Do this in a Jupyter notebook so the graphs will display properly
The main function, train_nn, has the following signature:
train_nn(layers_dimensions, activation_functions, X , Y , learning_rate , n_iter, lambda)
These inputs are:
- layers_dimensions - the number of layers and neurons in each layer
- activation_functions - the activation function to use for each (non-input) layer
- X - input features, as xn x m matrix
- Y - output values, as 1 x m matrix
- learning_rate -
$\alpha$ - n_iter - number of iterations to train neural network
- lambda - regularization hyperparameter (ridge regression)
Here is an example of running train_nn on 100 data points. X is two-dimensional and each coordinate is randomly drawn from (-1,1). The outputs are 1 if X lies within a circle. There is a single hidden layer with 3 neurons.
layers_dimensions = (2,3,1)
activation_functions = ["relu", "sigmoid"]

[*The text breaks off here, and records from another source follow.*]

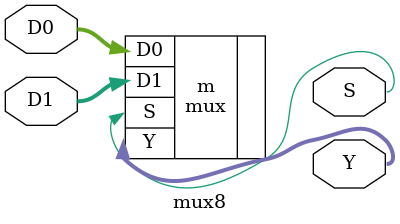
<source format=v>
`timescale 1ns / 1ps


module mux8(
    input [7:0] D0,
    input [7:0] D1,
    output S,
    output [7:0]Y
    );
    
    mux #(.WIDTH(8)) m(.D0(D0),
		       .D1(D1),
		       .S(S),
		       .Y(Y));
    
endmodule

</source>
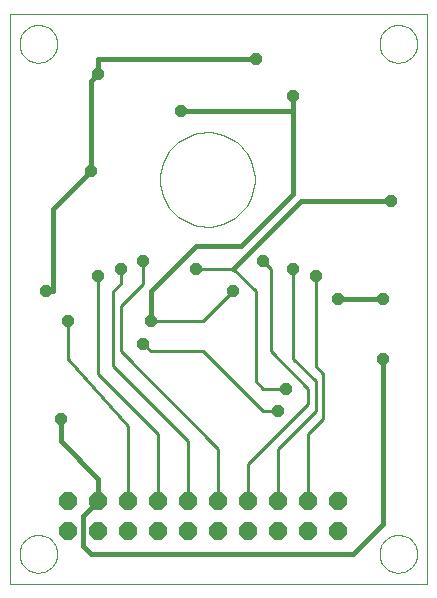
<source format=gbl>
G75*
G70*
%OFA0B0*%
%FSLAX24Y24*%
%IPPOS*%
%LPD*%
%AMOC8*
5,1,8,0,0,1.08239X$1,22.5*
%
%ADD10C,0.0000*%
%ADD11OC8,0.0600*%
%ADD12C,0.0160*%
%ADD13OC8,0.0396*%
%ADD14C,0.0090*%
D10*
X003849Y000762D02*
X003849Y019758D01*
X017719Y019758D01*
X017719Y000762D01*
X003849Y000762D01*
X004154Y001760D02*
X004157Y001817D01*
X004164Y001874D01*
X004177Y001930D01*
X004195Y001984D01*
X004218Y002037D01*
X004246Y002087D01*
X004278Y002135D01*
X004314Y002179D01*
X004354Y002220D01*
X004398Y002258D01*
X004444Y002291D01*
X004494Y002319D01*
X004546Y002343D01*
X004600Y002363D01*
X004656Y002377D01*
X004712Y002386D01*
X004770Y002390D01*
X004827Y002389D01*
X004884Y002382D01*
X004940Y002370D01*
X004995Y002354D01*
X005048Y002332D01*
X005099Y002306D01*
X005147Y002275D01*
X005193Y002240D01*
X005235Y002200D01*
X005273Y002158D01*
X005307Y002111D01*
X005337Y002062D01*
X005362Y002011D01*
X005382Y001957D01*
X005398Y001902D01*
X005408Y001846D01*
X005413Y001789D01*
X005413Y001731D01*
X005408Y001674D01*
X005398Y001618D01*
X005382Y001563D01*
X005362Y001509D01*
X005337Y001458D01*
X005307Y001409D01*
X005273Y001362D01*
X005235Y001320D01*
X005193Y001280D01*
X005147Y001245D01*
X005099Y001214D01*
X005048Y001188D01*
X004995Y001166D01*
X004940Y001150D01*
X004884Y001138D01*
X004827Y001131D01*
X004770Y001130D01*
X004712Y001134D01*
X004656Y001143D01*
X004600Y001157D01*
X004546Y001177D01*
X004494Y001201D01*
X004444Y001229D01*
X004398Y001262D01*
X004354Y001300D01*
X004314Y001341D01*
X004278Y001385D01*
X004246Y001433D01*
X004218Y001483D01*
X004195Y001536D01*
X004177Y001590D01*
X004164Y001646D01*
X004157Y001703D01*
X004154Y001760D01*
X008841Y014238D02*
X008848Y014381D01*
X008867Y014523D01*
X008899Y014663D01*
X008944Y014799D01*
X009001Y014931D01*
X009070Y015056D01*
X009150Y015175D01*
X009241Y015287D01*
X009341Y015389D01*
X009450Y015482D01*
X009567Y015565D01*
X009691Y015636D01*
X009822Y015697D01*
X009957Y015745D01*
X010096Y015780D01*
X010237Y015803D01*
X010380Y015813D01*
X010523Y015809D01*
X010666Y015793D01*
X010806Y015764D01*
X010943Y015722D01*
X011076Y015668D01*
X011203Y015602D01*
X011324Y015525D01*
X011438Y015437D01*
X011542Y015339D01*
X011638Y015232D01*
X011723Y015117D01*
X011798Y014994D01*
X011861Y014865D01*
X011912Y014732D01*
X011950Y014593D01*
X011976Y014452D01*
X011989Y014310D01*
X011989Y014166D01*
X011976Y014024D01*
X011950Y013883D01*
X011912Y013744D01*
X011861Y013611D01*
X011798Y013482D01*
X011723Y013359D01*
X011638Y013244D01*
X011542Y013137D01*
X011438Y013039D01*
X011324Y012951D01*
X011204Y012874D01*
X011076Y012808D01*
X010943Y012754D01*
X010806Y012712D01*
X010666Y012683D01*
X010523Y012667D01*
X010380Y012663D01*
X010237Y012673D01*
X010096Y012696D01*
X009957Y012731D01*
X009822Y012779D01*
X009691Y012840D01*
X009567Y012911D01*
X009450Y012994D01*
X009341Y013087D01*
X009241Y013189D01*
X009150Y013301D01*
X009070Y013420D01*
X009001Y013545D01*
X008944Y013677D01*
X008899Y013813D01*
X008867Y013953D01*
X008848Y014095D01*
X008841Y014238D01*
X004154Y018760D02*
X004157Y018817D01*
X004164Y018874D01*
X004177Y018930D01*
X004195Y018984D01*
X004218Y019037D01*
X004246Y019087D01*
X004278Y019135D01*
X004314Y019179D01*
X004354Y019220D01*
X004398Y019258D01*
X004444Y019291D01*
X004494Y019319D01*
X004546Y019343D01*
X004600Y019363D01*
X004656Y019377D01*
X004712Y019386D01*
X004770Y019390D01*
X004827Y019389D01*
X004884Y019382D01*
X004940Y019370D01*
X004995Y019354D01*
X005048Y019332D01*
X005099Y019306D01*
X005147Y019275D01*
X005193Y019240D01*
X005235Y019200D01*
X005273Y019158D01*
X005307Y019111D01*
X005337Y019062D01*
X005362Y019011D01*
X005382Y018957D01*
X005398Y018902D01*
X005408Y018846D01*
X005413Y018789D01*
X005413Y018731D01*
X005408Y018674D01*
X005398Y018618D01*
X005382Y018563D01*
X005362Y018509D01*
X005337Y018458D01*
X005307Y018409D01*
X005273Y018362D01*
X005235Y018320D01*
X005193Y018280D01*
X005147Y018245D01*
X005099Y018214D01*
X005048Y018188D01*
X004995Y018166D01*
X004940Y018150D01*
X004884Y018138D01*
X004827Y018131D01*
X004770Y018130D01*
X004712Y018134D01*
X004656Y018143D01*
X004600Y018157D01*
X004546Y018177D01*
X004494Y018201D01*
X004444Y018229D01*
X004398Y018262D01*
X004354Y018300D01*
X004314Y018341D01*
X004278Y018385D01*
X004246Y018433D01*
X004218Y018483D01*
X004195Y018536D01*
X004177Y018590D01*
X004164Y018646D01*
X004157Y018703D01*
X004154Y018760D01*
X016154Y018760D02*
X016157Y018817D01*
X016164Y018874D01*
X016177Y018930D01*
X016195Y018984D01*
X016218Y019037D01*
X016246Y019087D01*
X016278Y019135D01*
X016314Y019179D01*
X016354Y019220D01*
X016398Y019258D01*
X016444Y019291D01*
X016494Y019319D01*
X016546Y019343D01*
X016600Y019363D01*
X016656Y019377D01*
X016712Y019386D01*
X016770Y019390D01*
X016827Y019389D01*
X016884Y019382D01*
X016940Y019370D01*
X016995Y019354D01*
X017048Y019332D01*
X017099Y019306D01*
X017147Y019275D01*
X017193Y019240D01*
X017235Y019200D01*
X017273Y019158D01*
X017307Y019111D01*
X017337Y019062D01*
X017362Y019011D01*
X017382Y018957D01*
X017398Y018902D01*
X017408Y018846D01*
X017413Y018789D01*
X017413Y018731D01*
X017408Y018674D01*
X017398Y018618D01*
X017382Y018563D01*
X017362Y018509D01*
X017337Y018458D01*
X017307Y018409D01*
X017273Y018362D01*
X017235Y018320D01*
X017193Y018280D01*
X017147Y018245D01*
X017099Y018214D01*
X017048Y018188D01*
X016995Y018166D01*
X016940Y018150D01*
X016884Y018138D01*
X016827Y018131D01*
X016770Y018130D01*
X016712Y018134D01*
X016656Y018143D01*
X016600Y018157D01*
X016546Y018177D01*
X016494Y018201D01*
X016444Y018229D01*
X016398Y018262D01*
X016354Y018300D01*
X016314Y018341D01*
X016278Y018385D01*
X016246Y018433D01*
X016218Y018483D01*
X016195Y018536D01*
X016177Y018590D01*
X016164Y018646D01*
X016157Y018703D01*
X016154Y018760D01*
X016154Y001760D02*
X016157Y001817D01*
X016164Y001874D01*
X016177Y001930D01*
X016195Y001984D01*
X016218Y002037D01*
X016246Y002087D01*
X016278Y002135D01*
X016314Y002179D01*
X016354Y002220D01*
X016398Y002258D01*
X016444Y002291D01*
X016494Y002319D01*
X016546Y002343D01*
X016600Y002363D01*
X016656Y002377D01*
X016712Y002386D01*
X016770Y002390D01*
X016827Y002389D01*
X016884Y002382D01*
X016940Y002370D01*
X016995Y002354D01*
X017048Y002332D01*
X017099Y002306D01*
X017147Y002275D01*
X017193Y002240D01*
X017235Y002200D01*
X017273Y002158D01*
X017307Y002111D01*
X017337Y002062D01*
X017362Y002011D01*
X017382Y001957D01*
X017398Y001902D01*
X017408Y001846D01*
X017413Y001789D01*
X017413Y001731D01*
X017408Y001674D01*
X017398Y001618D01*
X017382Y001563D01*
X017362Y001509D01*
X017337Y001458D01*
X017307Y001409D01*
X017273Y001362D01*
X017235Y001320D01*
X017193Y001280D01*
X017147Y001245D01*
X017099Y001214D01*
X017048Y001188D01*
X016995Y001166D01*
X016940Y001150D01*
X016884Y001138D01*
X016827Y001131D01*
X016770Y001130D01*
X016712Y001134D01*
X016656Y001143D01*
X016600Y001157D01*
X016546Y001177D01*
X016494Y001201D01*
X016444Y001229D01*
X016398Y001262D01*
X016354Y001300D01*
X016314Y001341D01*
X016278Y001385D01*
X016246Y001433D01*
X016218Y001483D01*
X016195Y001536D01*
X016177Y001590D01*
X016164Y001646D01*
X016157Y001703D01*
X016154Y001760D01*
D11*
X014784Y002510D03*
X014784Y003510D03*
X013784Y003510D03*
X013784Y002510D03*
X012784Y002510D03*
X012784Y003510D03*
X011784Y003510D03*
X011784Y002510D03*
X010784Y002510D03*
X010784Y003510D03*
X009784Y003510D03*
X009784Y002510D03*
X008784Y002510D03*
X008784Y003510D03*
X007784Y003510D03*
X007784Y002510D03*
X006784Y002510D03*
X006784Y003510D03*
X005784Y003510D03*
X005784Y002510D03*
D12*
X006284Y002010D02*
X006284Y003010D01*
X006784Y003510D01*
X006784Y004260D01*
X005534Y005510D01*
X005534Y006260D01*
X008534Y009510D02*
X008534Y010510D01*
X010034Y012010D01*
X011534Y012010D01*
X013284Y013760D01*
X013284Y016510D01*
X009534Y016510D01*
X012034Y018260D02*
X006784Y018260D01*
X006784Y017760D01*
X006534Y017510D01*
X006534Y014510D01*
X005284Y013260D01*
X005284Y010510D01*
X005034Y010510D01*
X011284Y011260D02*
X013534Y013510D01*
X016534Y013510D01*
X016284Y010260D02*
X014784Y010260D01*
X016284Y008260D02*
X016284Y002760D01*
X015284Y001760D01*
X006534Y001760D01*
X006284Y002010D01*
X013284Y016510D02*
X013284Y017010D01*
D13*
X013284Y017010D03*
X012034Y018260D03*
X009534Y016510D03*
X006784Y017760D03*
X006534Y014510D03*
X008284Y011510D03*
X007534Y011260D03*
X006784Y011010D03*
X005784Y009510D03*
X005034Y010510D03*
X008284Y008760D03*
X008534Y009510D03*
X010034Y011260D03*
X011284Y010510D03*
X012284Y011510D03*
X013284Y011260D03*
X014034Y011010D03*
X014784Y010260D03*
X016284Y010260D03*
X016284Y008260D03*
X013034Y007260D03*
X012784Y006510D03*
X016534Y013510D03*
X005534Y006260D03*
D14*
X006784Y007760D02*
X008784Y005760D01*
X008784Y003510D01*
X007784Y003510D02*
X007784Y006010D01*
X005784Y008260D01*
X005784Y009510D01*
X006784Y011010D02*
X006784Y007760D01*
X007284Y008010D02*
X007284Y010510D01*
X007534Y010760D01*
X007534Y011260D01*
X008284Y011510D02*
X008284Y010760D01*
X007534Y010010D01*
X007534Y008510D01*
X010784Y005260D01*
X010784Y003510D01*
X009784Y003510D02*
X009784Y005510D01*
X007284Y008010D01*
X008284Y008760D02*
X008534Y008510D01*
X010284Y008510D01*
X012284Y006510D01*
X012784Y006510D01*
X013034Y007260D02*
X012284Y007260D01*
X012034Y007510D01*
X012034Y010510D01*
X011284Y011260D01*
X010034Y011260D01*
X011284Y010510D02*
X010284Y009510D01*
X008534Y009510D01*
X012284Y011510D02*
X012534Y011260D01*
X012534Y008510D01*
X013784Y007260D01*
X013784Y006760D01*
X011784Y004760D01*
X011784Y003510D01*
X012784Y003510D02*
X012784Y005260D01*
X014034Y006510D01*
X014034Y007510D01*
X013284Y008260D01*
X013284Y011260D01*
X014034Y011010D02*
X014034Y008010D01*
X014284Y007760D01*
X014284Y006260D01*
X013784Y005760D01*
X013784Y003510D01*
M02*

</source>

s = 2; X = s*rand(2,100).-s/2;
Y = (X[1,:].^2+X[2,:].^2).<0.5
Y=Y'
learning_rate = 1
n_iter = 1000
lambda = 1
params, costs = train_nn(layers_dimensions, activation_functions, X , Y , learning_rate , n_iter, lambda)
If you ran this in a Jupyter notebook, you'll see a bunch of lines of cost and accuracy outputs, along with two plots (you may have to scroll down a lot to see them). Accuracy tests whether the NN output is <0.5 or >0.5 and matches the original data.
A few [unfortunate] notes on this [as-of-yet] simple implementation of NN:
- Sometimes it doesn't converge. I haven't figured out why yet. You want the accuracy to be pretty close to 1. Try running train_nn again, or increase the iterations and/or learning rate.
- It may take a lot of iterations to converge!
- It may require a very high learning rate (such as 1)!
- Experiment with lambda to see which encourages it to converge more reliably.